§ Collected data
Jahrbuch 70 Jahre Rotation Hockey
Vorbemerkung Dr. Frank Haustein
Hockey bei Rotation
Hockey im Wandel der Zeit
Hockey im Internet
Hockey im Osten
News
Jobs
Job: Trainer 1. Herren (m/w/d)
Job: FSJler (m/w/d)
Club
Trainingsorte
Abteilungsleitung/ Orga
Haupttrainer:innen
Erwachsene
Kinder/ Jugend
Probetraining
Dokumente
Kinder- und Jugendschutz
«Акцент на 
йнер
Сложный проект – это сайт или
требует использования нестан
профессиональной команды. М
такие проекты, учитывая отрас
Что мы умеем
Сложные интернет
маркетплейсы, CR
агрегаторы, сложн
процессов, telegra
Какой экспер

---

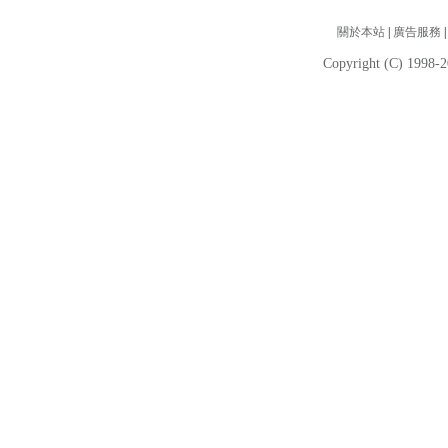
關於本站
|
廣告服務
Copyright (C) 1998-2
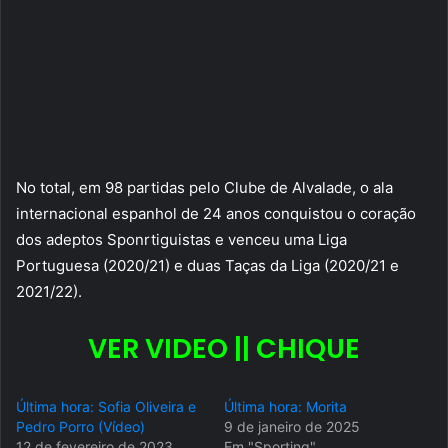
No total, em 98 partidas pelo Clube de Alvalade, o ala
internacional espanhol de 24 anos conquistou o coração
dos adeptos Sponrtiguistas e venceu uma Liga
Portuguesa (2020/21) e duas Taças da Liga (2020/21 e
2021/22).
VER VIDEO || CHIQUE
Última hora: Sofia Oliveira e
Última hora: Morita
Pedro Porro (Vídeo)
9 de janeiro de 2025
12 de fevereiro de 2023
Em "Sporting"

---

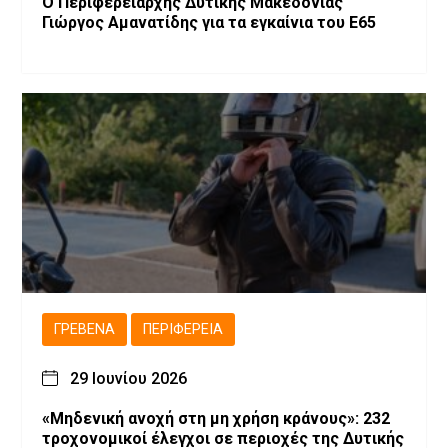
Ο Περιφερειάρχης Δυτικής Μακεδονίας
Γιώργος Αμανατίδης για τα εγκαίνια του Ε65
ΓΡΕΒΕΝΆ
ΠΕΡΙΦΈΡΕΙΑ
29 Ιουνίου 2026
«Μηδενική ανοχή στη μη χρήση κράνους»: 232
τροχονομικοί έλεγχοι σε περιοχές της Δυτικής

§ Job item
Could you write out, exactly as they stand, only the lines above that begin at the line with "Abteilungsleitung/ Orga" and stop after the line with "Какой экспер"?

§ Answer space
Abteilungsleitung/ Orga
Haupttrainer:innen
Erwachsene
Kinder/ Jugend
Probetraining
Dokumente
Kinder- und Jugendschutz
«Акцент на 
йнер
Сложный проект – это сайт или
требует использования нестан
профессиональной команды. М
такие проекты, учитывая отрас
Что мы умеем
Сложные интернет
маркетплейсы, CR
агрегаторы, сложн
процессов, telegra
Какой экспер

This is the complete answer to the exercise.